- [Exercise description]
Decide whether each statement agrees with the upgrade passage below. Answer yes or no for each, quoting the words from the passage that settle it. 1. Upgrading an older system always means replacing all of its equipment. 2. The guide covers when to install a separate system next to the existing one. 3. Every upgrade option carries the same cost.

- [Given passage]
__________________________________________________
The good news is that upgrading an older system does not necessarily mean replacing everything. Depending on what you want to achieve, you might add a battery to an existing system, expand with additional panels, replace an aging inverter with a modern hybrid unit, or simply add monitoring to understand your system better. Each upgrade has different costs, compatibility requirements, and implications for any Feed-in Tariff payments you receive.
This guide explains the main upgrade options available, how to assess whether your existing equipment is compatible, what each upgrade costs, and critically for FiT recipients, how to make changes without jeopardising your tariff payments. We also cover the technical considerations around inverter types, DNO notifications, and when it makes sense to install a completely separate system alongside your existing one rather than modifying it.
__________________________________________________
- [Data extract]
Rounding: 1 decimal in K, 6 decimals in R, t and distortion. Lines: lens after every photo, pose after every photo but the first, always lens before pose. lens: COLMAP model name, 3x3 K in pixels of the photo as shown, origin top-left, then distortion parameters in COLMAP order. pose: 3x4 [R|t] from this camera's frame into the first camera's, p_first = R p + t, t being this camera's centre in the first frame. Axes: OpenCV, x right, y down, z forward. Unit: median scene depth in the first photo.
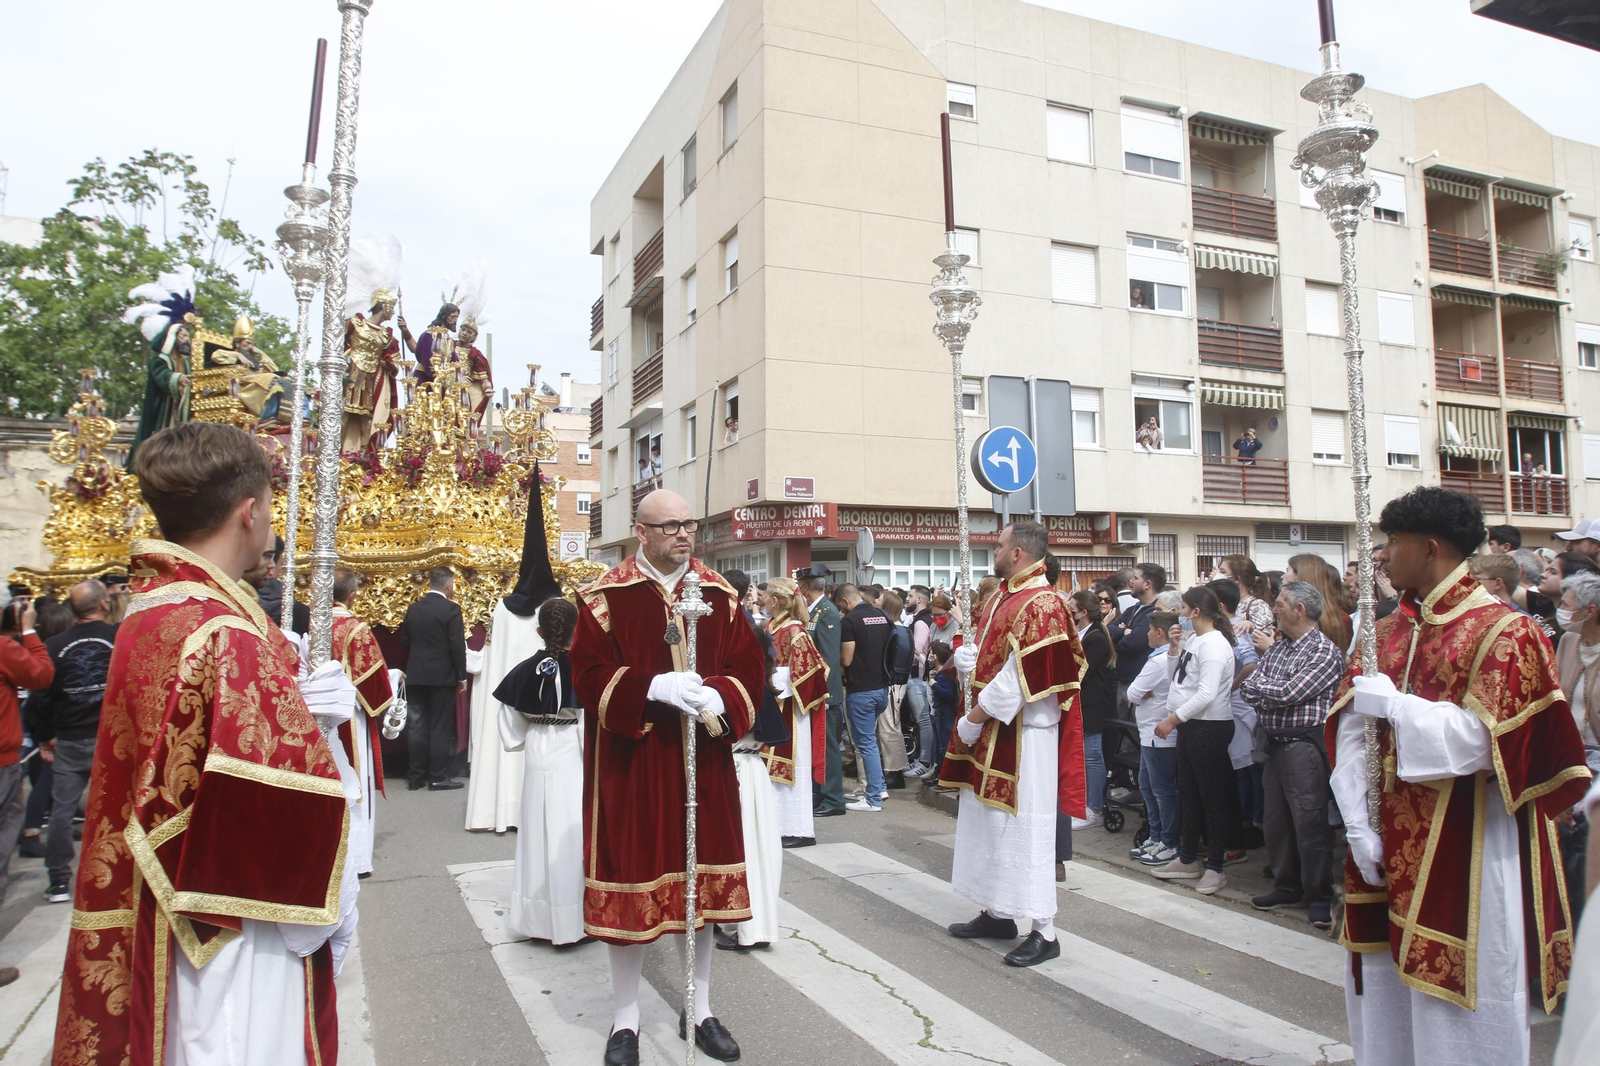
__________________________________________________
- [Solution to the problem]
1. No: "upgrading an older system does not necessarily mean replacing everything."
2. Yes: "when it makes sense to install a completely separate system alongside your existing one rather than modifying it."
3. No: "Each upgrade has different costs."